==== AUSGEWÄHLTER ABSCHNITT ====

Detaillierte Rechnungen könne Unirektor Stephan Dabbert derzeit noch nicht vorlegen, da sich viele Vorgaben täglich änderten. Erste Überschlagsrechnungen zeigten jedoch, dass der Plan aufginge.

„Der große Gewinn liegt darin, dass alle Einrichtungen schon sehr früh mit ihren Mitteln rechnen und unkompliziert wirtschaften können. Über den Campus verteilt bedeutet das einen Zuwachs an Arbeitskraft, der dem Äquivalent mehrerer Stellen entspricht“, so der Rektor.

Ein weiterer Gewinn sei, dass die Universität mehrere Beschäftigungsprobleme löse. „Ohne Dauerstellen wären wir vielleicht gezwungen gewesen, Teile unserer EDV-Infrastruktur abzuschalten oder das Bewerbungsverfahren einzustellen, weil es dazu einen dauerhaften Personalbedarf gibt, an den das Land vor 20 Jahren gar nicht gedacht hat.“

Ein offener Punkt sei allerdings noch die Vertragsgestaltung bei den wissenschaftlichen Mitarbeitern (s.u.).

====

ZIEL DER ÜBUNG: Nenne den im ausgewählten Abschnitt angegebenen Grund, warum Unirektor Stephan Dabbert derzeit noch keine detaillierten Rechnungen vorlegen kann.

==== INHALT DER DATEN ====

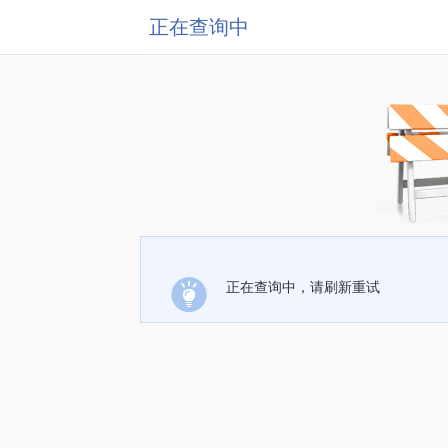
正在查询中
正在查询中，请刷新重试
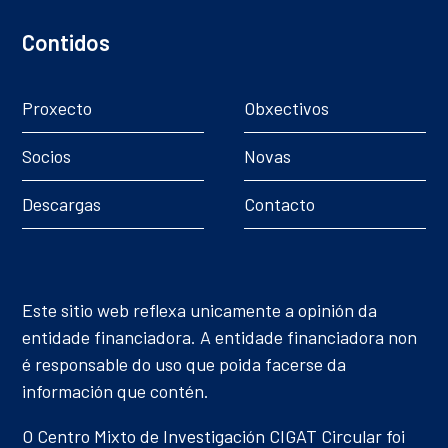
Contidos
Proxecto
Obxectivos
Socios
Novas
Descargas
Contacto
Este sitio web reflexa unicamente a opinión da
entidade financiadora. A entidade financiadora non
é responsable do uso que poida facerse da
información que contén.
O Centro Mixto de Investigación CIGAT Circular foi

====
==== INHALT DER DATEN ====

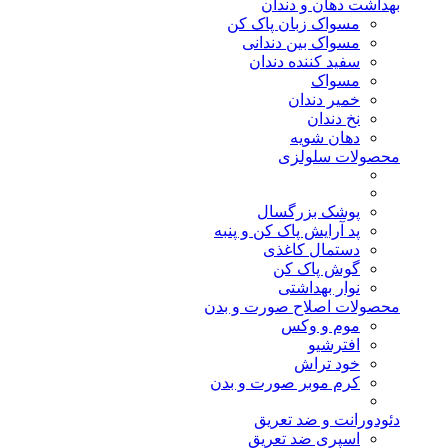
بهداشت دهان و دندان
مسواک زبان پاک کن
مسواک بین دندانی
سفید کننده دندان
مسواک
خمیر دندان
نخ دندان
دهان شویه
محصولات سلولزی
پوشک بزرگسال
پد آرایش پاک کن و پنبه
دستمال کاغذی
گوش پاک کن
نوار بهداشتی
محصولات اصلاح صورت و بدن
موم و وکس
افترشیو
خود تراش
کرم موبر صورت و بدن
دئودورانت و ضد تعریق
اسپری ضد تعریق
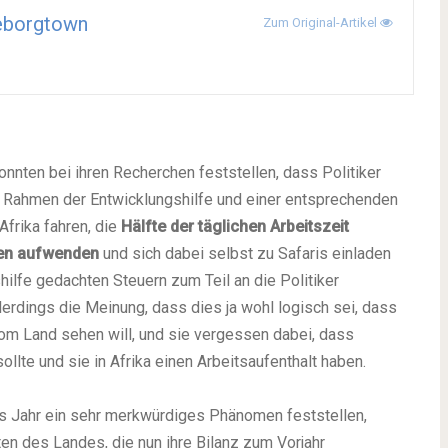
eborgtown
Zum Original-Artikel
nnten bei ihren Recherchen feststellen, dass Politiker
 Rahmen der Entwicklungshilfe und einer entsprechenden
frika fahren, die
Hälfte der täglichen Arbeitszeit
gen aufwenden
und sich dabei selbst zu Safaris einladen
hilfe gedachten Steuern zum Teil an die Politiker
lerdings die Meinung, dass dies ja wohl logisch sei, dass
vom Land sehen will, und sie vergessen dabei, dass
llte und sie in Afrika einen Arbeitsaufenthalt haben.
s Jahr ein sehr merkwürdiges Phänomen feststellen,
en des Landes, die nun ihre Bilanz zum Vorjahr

====
==== INHALT DER DATEN ====

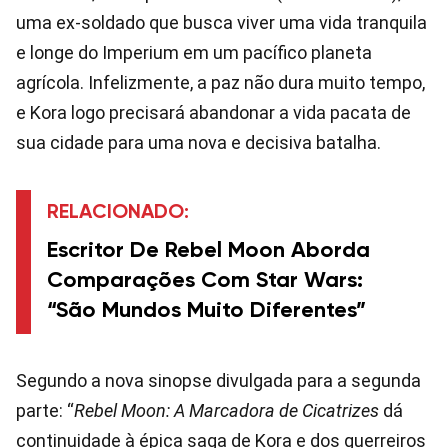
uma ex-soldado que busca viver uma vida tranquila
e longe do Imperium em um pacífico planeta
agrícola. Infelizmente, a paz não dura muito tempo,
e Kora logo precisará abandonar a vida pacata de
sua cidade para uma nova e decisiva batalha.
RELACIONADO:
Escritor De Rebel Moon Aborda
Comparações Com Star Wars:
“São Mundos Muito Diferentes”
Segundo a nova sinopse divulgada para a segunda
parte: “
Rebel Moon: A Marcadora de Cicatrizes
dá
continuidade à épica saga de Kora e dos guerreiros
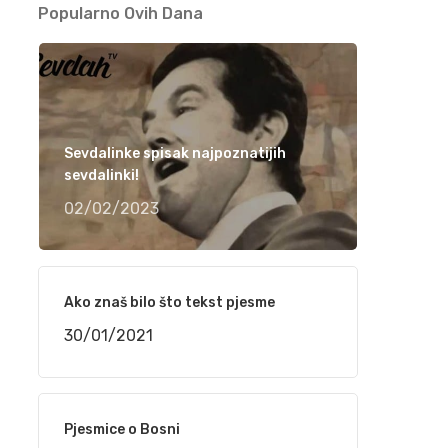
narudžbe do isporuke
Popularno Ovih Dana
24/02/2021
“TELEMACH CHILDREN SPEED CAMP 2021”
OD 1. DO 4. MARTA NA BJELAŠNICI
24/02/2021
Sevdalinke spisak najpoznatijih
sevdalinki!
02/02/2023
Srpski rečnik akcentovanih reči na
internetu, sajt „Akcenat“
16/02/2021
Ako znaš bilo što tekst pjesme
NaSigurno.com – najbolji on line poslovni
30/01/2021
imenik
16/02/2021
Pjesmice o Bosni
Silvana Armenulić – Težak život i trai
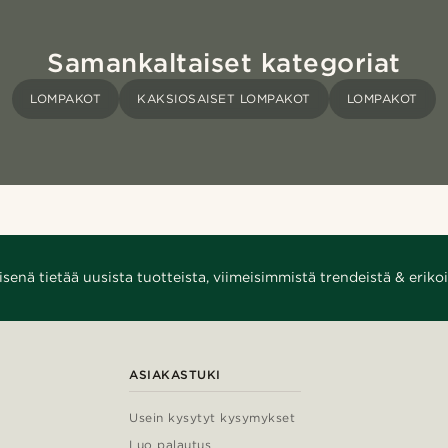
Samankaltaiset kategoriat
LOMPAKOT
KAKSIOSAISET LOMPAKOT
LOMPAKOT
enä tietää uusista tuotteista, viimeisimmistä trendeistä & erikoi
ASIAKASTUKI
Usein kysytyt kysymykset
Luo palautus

====

ANTWORT: Weil sich viele Vorgaben täglich ändern.